(Jonathan Newton / The Washington Post)

By the time Lance Lynn wound up for a 13th pitch to Jayson Werth in the ninth, there were few secrets between pitcher and batter.

“Everyone in this stadium knew what I was throwing there,” Lynn said of the 96 mph fastball Werth sent screaming over the outfield wall for a 2-1 walk-off Nationals victory. “You tip your cap to him, the guy can play and he beat me.”

While his disappointment was evident, Lynn didn’t express regret at the way he approached the marathon, 13-pitch at-bat.

“You’re in a game like this against a leadoff hitter who’s a good player,” Lynn said. “He’s going to do everything he can to get on base and, you know, it may have been my best pitch and he hit it out of the ballpark.”

Werth worked to a 2-2 count on the first four pitches and then fouled off the next six of Lynn’s offerings, which included five fastballs and a curve. A 79-mph curve outside brought it to a 3-2 count next and then Werth fouled off yet another fastball for pitch No. 12 before sending his shot into the night.

“I was making good pitches, making my pitches and, he won,” Lynn said. “That’s part of the game and I’d love for it to go the other way. For him to roll over that pitch and go into the next hitter but sometimes it doesn’t work out in your favor.”

With the score tied 1-1 heading into the bottom of the ninth, Cardinals manager Mike Matheny opted to go with Lynn, a starter who was sent to the bullpen mid-season, rather than closer Jason Motte, who finished the regular season tied for third-most saves (42) in the major leagues.

Matheny explained that he wanted to leave Motte for a potential save situation, if the contest had gone to extra innings.

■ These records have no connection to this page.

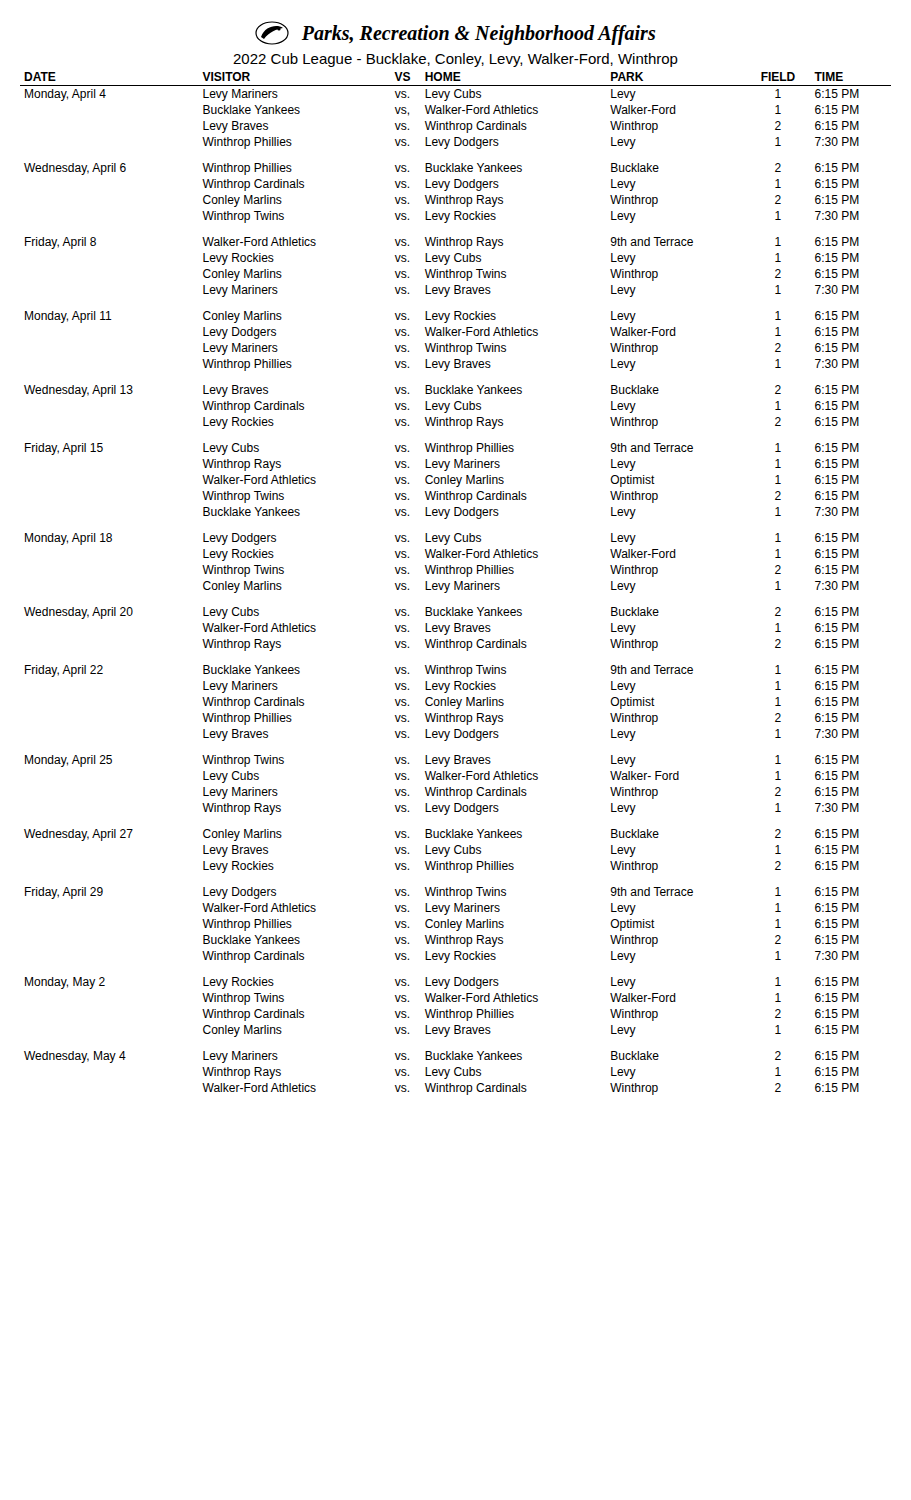Parks, Recreation & Neighborhood Affairs
2022 Cub League - Bucklake, Conley, Levy, Walker-Ford, Winthrop
| DATE | VISITOR | VS | HOME | PARK | FIELD | TIME |
| --- | --- | --- | --- | --- | --- | --- |
| Monday, April 4 | Levy Mariners | vs. | Levy Cubs | Levy | 1 | 6:15 PM |
| | Bucklake Yankees | vs, | Walker-Ford Athletics | Walker-Ford | 1 | 6:15 PM |
| | Levy Braves | vs. | Winthrop Cardinals | Winthrop | 2 | 6:15 PM |
| | Winthrop Phillies | vs. | Levy Dodgers | Levy | 1 | 7:30 PM |
| Wednesday, April 6 | Winthrop Phillies | vs. | Bucklake Yankees | Bucklake | 2 | 6:15 PM |
| | Winthrop Cardinals | vs. | Levy Dodgers | Levy | 1 | 6:15 PM |
| | Conley Marlins | vs. | Winthrop Rays | Winthrop | 2 | 6:15 PM |
| | Winthrop Twins | vs. | Levy Rockies | Levy | 1 | 7:30 PM |
| Friday, April 8 | Walker-Ford Athletics | vs. | Winthrop Rays | 9th and Terrace | 1 | 6:15 PM |
| | Levy Rockies | vs. | Levy Cubs | Levy | 1 | 6:15 PM |
| | Conley Marlins | vs. | Winthrop Twins | Winthrop | 2 | 6:15 PM |
| | Levy Mariners | vs. | Levy Braves | Levy | 1 | 7:30 PM |
| Monday, April 11 | Conley Marlins | vs. | Levy Rockies | Levy | 1 | 6:15 PM |
| | Levy Dodgers | vs. | Walker-Ford Athletics | Walker-Ford | 1 | 6:15 PM |
| | Levy Mariners | vs. | Winthrop Twins | Winthrop | 2 | 6:15 PM |
| | Winthrop Phillies | vs. | Levy Braves | Levy | 1 | 7:30 PM |
| Wednesday, April 13 | Levy Braves | vs. | Bucklake Yankees | Bucklake | 2 | 6:15 PM |
| | Winthrop Cardinals | vs. | Levy Cubs | Levy | 1 | 6:15 PM |
| | Levy Rockies | vs. | Winthrop Rays | Winthrop | 2 | 6:15 PM |
| Friday, April 15 | Levy Cubs | vs. | Winthrop Phillies | 9th and Terrace | 1 | 6:15 PM |
| | Winthrop Rays | vs. | Levy Mariners | Levy | 1 | 6:15 PM |
| | Walker-Ford Athletics | vs. | Conley Marlins | Optimist | 1 | 6:15 PM |
| | Winthrop Twins | vs. | Winthrop Cardinals | Winthrop | 2 | 6:15 PM |
| | Bucklake Yankees | vs. | Levy Dodgers | Levy | 1 | 7:30 PM |
| Monday, April 18 | Levy Dodgers | vs. | Levy Cubs | Levy | 1 | 6:15 PM |
| | Levy Rockies | vs. | Walker-Ford Athletics | Walker-Ford | 1 | 6:15 PM |
| | Winthrop Twins | vs. | Winthrop Phillies | Winthrop | 2 | 6:15 PM |
| | Conley Marlins | vs. | Levy Mariners | Levy | 1 | 7:30 PM |
| Wednesday, April 20 | Levy Cubs | vs. | Bucklake Yankees | Bucklake | 2 | 6:15 PM |
| | Walker-Ford Athletics | vs. | Levy Braves | Levy | 1 | 6:15 PM |
| | Winthrop Rays | vs. | Winthrop Cardinals | Winthrop | 2 | 6:15 PM |
| Friday, April 22 | Bucklake Yankees | vs. | Winthrop Twins | 9th and Terrace | 1 | 6:15 PM |
| | Levy Mariners | vs. | Levy Rockies | Levy | 1 | 6:15 PM |
| | Winthrop Cardinals | vs. | Conley Marlins | Optimist | 1 | 6:15 PM |
| | Winthrop Phillies | vs. | Winthrop Rays | Winthrop | 2 | 6:15 PM |
| | Levy Braves | vs. | Levy Dodgers | Levy | 1 | 7:30 PM |
| Monday, April 25 | Winthrop Twins | vs. | Levy Braves | Levy | 1 | 6:15 PM |
| | Levy Cubs | vs. | Walker-Ford Athletics | Walker- Ford | 1 | 6:15 PM |
| | Levy Mariners | vs. | Winthrop Cardinals | Winthrop | 2 | 6:15 PM |
| | Winthrop Rays | vs. | Levy Dodgers | Levy | 1 | 7:30 PM |
| Wednesday, April 27 | Conley Marlins | vs. | Bucklake Yankees | Bucklake | 2 | 6:15 PM |
| | Levy Braves | vs. | Levy Cubs | Levy | 1 | 6:15 PM |
| | Levy Rockies | vs. | Winthrop Phillies | Winthrop | 2 | 6:15 PM |
| Friday, April 29 | Levy Dodgers | vs. | Winthrop Twins | 9th and Terrace | 1 | 6:15 PM |
| | Walker-Ford Athletics | vs. | Levy Mariners | Levy | 1 | 6:15 PM |
| | Winthrop Phillies | vs. | Conley Marlins | Optimist | 1 | 6:15 PM |
| | Bucklake Yankees | vs. | Winthrop Rays | Winthrop | 2 | 6:15 PM |
| | Winthrop Cardinals | vs. | Levy Rockies | Levy | 1 | 7:30 PM |
| Monday, May 2 | Levy Rockies | vs. | Levy Dodgers | Levy | 1 | 6:15 PM |
| | Winthrop Twins | vs. | Walker-Ford Athletics | Walker-Ford | 1 | 6:15 PM |
| | Winthrop Cardinals | vs. | Winthrop Phillies | Winthrop | 2 | 6:15 PM |
| | Conley Marlins | vs. | Levy Braves | Levy | 1 | 6:15 PM |
| Wednesday, May 4 | Levy Mariners | vs. | Bucklake Yankees | Bucklake | 2 | 6:15 PM |
| | Winthrop Rays | vs. | Levy Cubs | Levy | 1 | 6:15 PM |
| | Walker-Ford Athletics | vs. | Winthrop Cardinals | Winthrop | 2 | 6:15 PM |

“If we were at home, it would have been a very easy decision to bring in Motte,” Matheny said when asked about the decision. “We are looking at a team that had every save of our season by Jason Motte, and we take a lead there at any point, you’re asking one of our guys, especially one of our young guys, who have never been in that situation to come in and close out a game. And that’s a lot to ask.”